::: SUPPLIED RECORDS

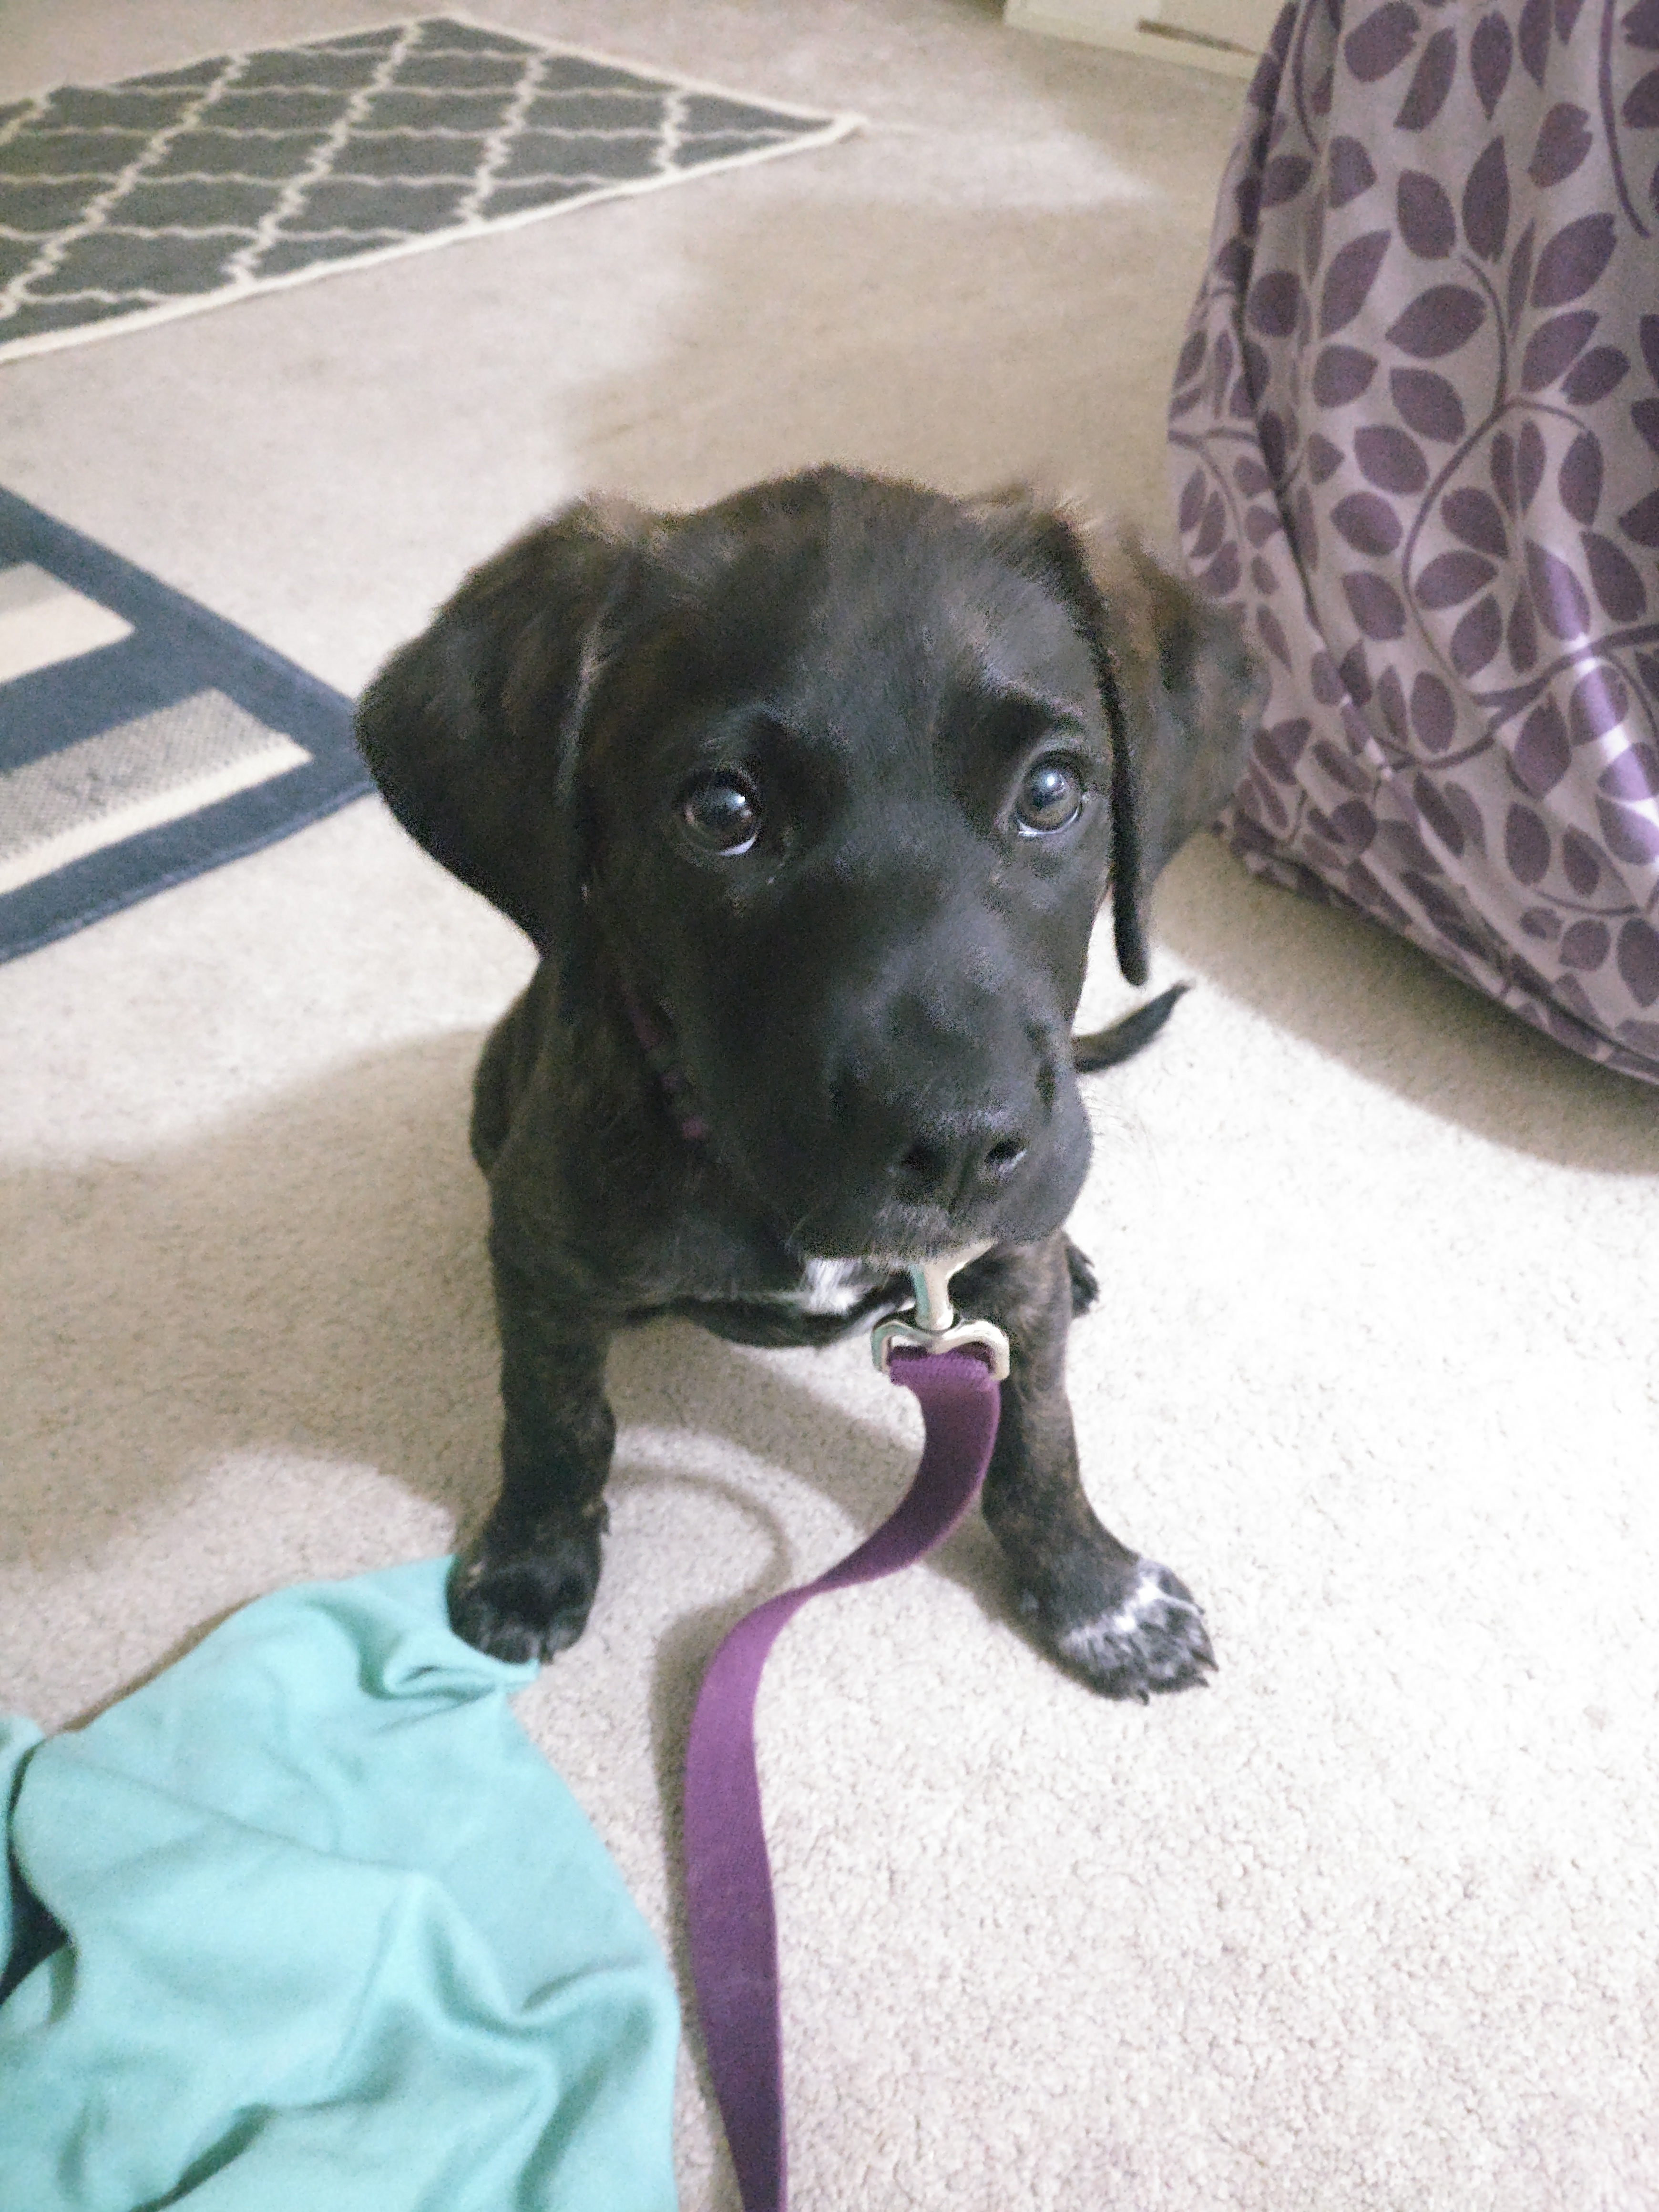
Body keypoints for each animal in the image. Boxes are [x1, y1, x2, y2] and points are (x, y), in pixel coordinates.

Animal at [356, 466, 1261, 1700]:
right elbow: (554, 1419)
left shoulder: (1010, 1281)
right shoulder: (549, 1252)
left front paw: (1094, 1591)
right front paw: (532, 1562)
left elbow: (1038, 1433)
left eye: (1052, 791)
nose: (960, 1144)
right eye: (721, 812)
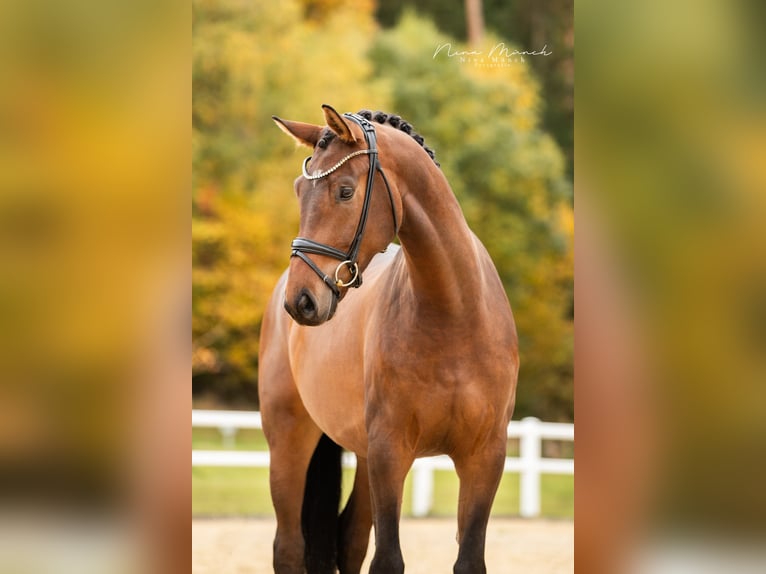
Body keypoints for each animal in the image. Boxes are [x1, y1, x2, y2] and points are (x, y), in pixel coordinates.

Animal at [258, 104, 519, 574]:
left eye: (345, 191)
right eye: (298, 191)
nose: (301, 301)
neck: (452, 314)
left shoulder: (485, 457)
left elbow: (469, 559)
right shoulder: (389, 452)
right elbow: (388, 560)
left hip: (361, 456)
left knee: (350, 539)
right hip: (289, 441)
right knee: (288, 548)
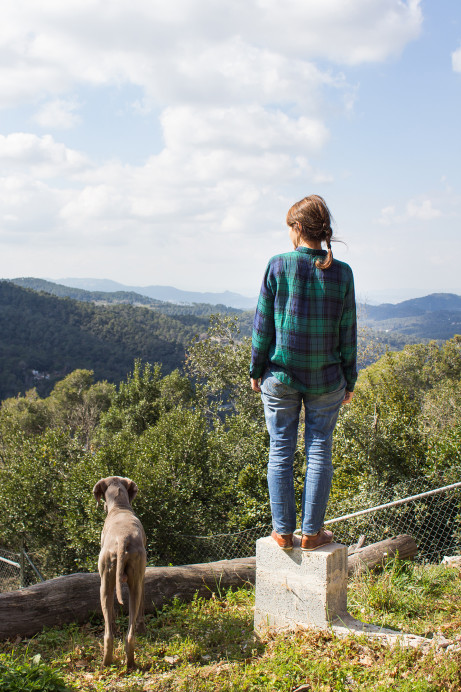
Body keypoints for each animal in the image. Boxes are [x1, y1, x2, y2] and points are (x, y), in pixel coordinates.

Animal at [92, 478, 146, 668]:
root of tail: (123, 538)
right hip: (131, 583)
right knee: (126, 636)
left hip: (106, 584)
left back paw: (106, 664)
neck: (120, 507)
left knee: (110, 634)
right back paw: (128, 662)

::::::

EXERCISE: In the records above, the lines from the one containing "right eye: (721, 812)" through the last line are to be written out exactly, both ends included and pictures omitted.

EXERCISE ANSWER:
right eye: (721, 812)
Body keypoints for each animal in the image. Boxes are [x1, y1, x2, y2] and points are (x, y), in pixel coordinates.

Animal at [258, 104, 519, 574]:
left eye: (345, 191)
right eye: (298, 191)
nose: (301, 301)
neck: (452, 314)
left shoulder: (485, 457)
left elbow: (469, 559)
right shoulder: (389, 452)
right elbow: (388, 560)
left hip: (361, 456)
left knee: (350, 539)
right hip: (289, 441)
right knee: (288, 548)
Body keypoints for each animal in the image. Boxes are [x1, y1, x2, y2] and points are (x, y), in pixel coordinates.

Animal at [92, 478, 146, 668]:
root of tail: (123, 538)
right hip: (131, 583)
right knee: (126, 636)
left hip: (106, 584)
left back paw: (106, 664)
neck: (120, 507)
left knee: (110, 634)
right back paw: (128, 662)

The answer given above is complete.